US shuts airspace over Texas, New Mexico for 10 days with cryptic notice

# Global Desk
Representational image
Representational image

The United States Federal Aviation Administration has issued cryptic notices closing airspace over El Paso and much of southern New Mexico for 10 days, grounding all flights at El Paso International Airport and sparking fears of major disruptions in the country's 23rd-largest city.

The orders, effective from 11:30 pm Mountain Time on February 10 until 11:30 pm on February 20, classify the zone as "National Defense Airspace." Pilots who stray in risk interception, detention, or even deadly force if deemed a threat, the notices warn in stark terms.

El Paso officials confirmed early Wednesday that the airport is shuttered to commercial, cargo, and general aviation flights.

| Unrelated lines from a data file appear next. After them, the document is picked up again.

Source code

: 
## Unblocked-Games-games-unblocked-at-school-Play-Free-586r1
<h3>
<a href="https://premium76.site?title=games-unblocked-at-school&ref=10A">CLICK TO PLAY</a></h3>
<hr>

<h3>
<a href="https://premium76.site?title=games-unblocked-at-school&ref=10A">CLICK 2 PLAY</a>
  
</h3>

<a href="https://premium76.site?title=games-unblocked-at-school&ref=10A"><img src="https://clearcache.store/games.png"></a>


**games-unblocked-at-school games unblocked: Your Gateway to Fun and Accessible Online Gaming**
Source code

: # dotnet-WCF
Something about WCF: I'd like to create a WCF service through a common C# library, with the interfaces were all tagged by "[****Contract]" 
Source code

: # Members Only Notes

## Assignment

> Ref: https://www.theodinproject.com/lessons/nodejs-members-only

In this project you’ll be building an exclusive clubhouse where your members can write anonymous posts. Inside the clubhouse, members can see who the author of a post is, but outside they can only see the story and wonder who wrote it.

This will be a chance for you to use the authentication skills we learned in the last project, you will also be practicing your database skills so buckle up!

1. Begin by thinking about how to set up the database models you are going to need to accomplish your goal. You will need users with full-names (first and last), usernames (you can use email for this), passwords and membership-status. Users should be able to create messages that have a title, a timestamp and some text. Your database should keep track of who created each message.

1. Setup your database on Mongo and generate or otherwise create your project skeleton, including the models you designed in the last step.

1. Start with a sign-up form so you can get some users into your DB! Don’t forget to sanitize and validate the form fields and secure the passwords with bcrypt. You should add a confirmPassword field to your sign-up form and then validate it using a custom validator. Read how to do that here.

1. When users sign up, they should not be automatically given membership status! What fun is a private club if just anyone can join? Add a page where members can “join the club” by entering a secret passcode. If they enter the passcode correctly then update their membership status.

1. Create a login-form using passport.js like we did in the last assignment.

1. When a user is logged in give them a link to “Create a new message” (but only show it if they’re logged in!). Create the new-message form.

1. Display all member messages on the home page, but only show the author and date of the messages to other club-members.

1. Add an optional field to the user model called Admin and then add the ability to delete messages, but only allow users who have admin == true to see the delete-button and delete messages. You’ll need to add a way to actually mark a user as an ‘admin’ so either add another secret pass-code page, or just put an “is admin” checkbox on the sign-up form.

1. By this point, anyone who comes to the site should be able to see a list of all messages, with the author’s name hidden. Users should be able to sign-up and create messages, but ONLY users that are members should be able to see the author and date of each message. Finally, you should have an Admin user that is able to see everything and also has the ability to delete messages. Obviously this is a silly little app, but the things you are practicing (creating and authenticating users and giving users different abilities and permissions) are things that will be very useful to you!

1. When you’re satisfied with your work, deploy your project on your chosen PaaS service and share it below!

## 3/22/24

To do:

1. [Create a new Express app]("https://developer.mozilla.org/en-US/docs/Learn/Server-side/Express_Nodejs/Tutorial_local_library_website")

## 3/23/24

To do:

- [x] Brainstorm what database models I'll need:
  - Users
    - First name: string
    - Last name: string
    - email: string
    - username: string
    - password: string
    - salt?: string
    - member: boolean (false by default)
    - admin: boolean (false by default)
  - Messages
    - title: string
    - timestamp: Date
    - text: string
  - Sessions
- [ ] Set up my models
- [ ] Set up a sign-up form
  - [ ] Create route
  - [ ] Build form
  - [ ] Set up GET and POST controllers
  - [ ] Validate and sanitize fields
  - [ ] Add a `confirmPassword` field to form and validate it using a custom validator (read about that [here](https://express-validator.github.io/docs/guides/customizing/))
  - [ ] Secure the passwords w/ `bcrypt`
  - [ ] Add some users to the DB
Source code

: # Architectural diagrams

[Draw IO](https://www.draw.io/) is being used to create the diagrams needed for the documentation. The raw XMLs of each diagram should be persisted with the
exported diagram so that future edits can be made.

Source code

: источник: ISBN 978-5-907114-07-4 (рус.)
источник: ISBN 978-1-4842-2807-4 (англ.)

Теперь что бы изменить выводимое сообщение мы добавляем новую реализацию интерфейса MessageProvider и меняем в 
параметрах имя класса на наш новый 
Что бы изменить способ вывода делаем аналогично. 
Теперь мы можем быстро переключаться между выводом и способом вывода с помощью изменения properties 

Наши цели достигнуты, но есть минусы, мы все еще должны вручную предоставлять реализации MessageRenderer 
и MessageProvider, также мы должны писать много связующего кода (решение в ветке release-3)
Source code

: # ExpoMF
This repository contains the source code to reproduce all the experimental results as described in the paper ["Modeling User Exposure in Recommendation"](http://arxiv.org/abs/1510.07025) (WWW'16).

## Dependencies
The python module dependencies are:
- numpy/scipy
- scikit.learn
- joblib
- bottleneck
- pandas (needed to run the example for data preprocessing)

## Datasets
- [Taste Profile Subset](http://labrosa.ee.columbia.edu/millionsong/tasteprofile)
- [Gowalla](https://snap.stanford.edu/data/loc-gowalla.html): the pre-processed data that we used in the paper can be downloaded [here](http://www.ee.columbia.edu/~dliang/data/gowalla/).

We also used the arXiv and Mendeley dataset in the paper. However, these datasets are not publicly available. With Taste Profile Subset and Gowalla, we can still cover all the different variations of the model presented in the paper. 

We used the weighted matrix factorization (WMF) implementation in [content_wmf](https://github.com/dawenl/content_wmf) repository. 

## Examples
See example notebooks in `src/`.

"The FAA, on short notice, issued a temporary flight restriction halting all flights to and from El Paso and our neighboring community, Santa Teresa, NM," the city said in a release. Travelers should check with airlines, as staff awaits further FAA guidance.

The no-fly zone spans a 10-nautical-mile radius around the airport, including Fort Bliss, from ground level to 17,000 feet -- barring airliners, military jets, medevac choppers, and law enforcement alike. It covers most of El Paso County and a swath of southern New Mexico west of Santa Teresa up to the Organ Mountains-Desert Peaks National Monument, but spares Mexican airspace and Santa Teresa's airport.

Such a prolonged lockdown over a major US city is unprecedented since the post-9/11 terror attacks, according to a source familiar with the notices who spoke off the record.

"All air traffic has been halted... Nobody can fly as this thing is written up," the person said.

FAA officials offered no explanation. A call to the agency's Special Operations Support Center yielded little: "Not really, not because I won't -- it's because I don't know," said a man identifying himself as Eric. "This is just the office that publishes."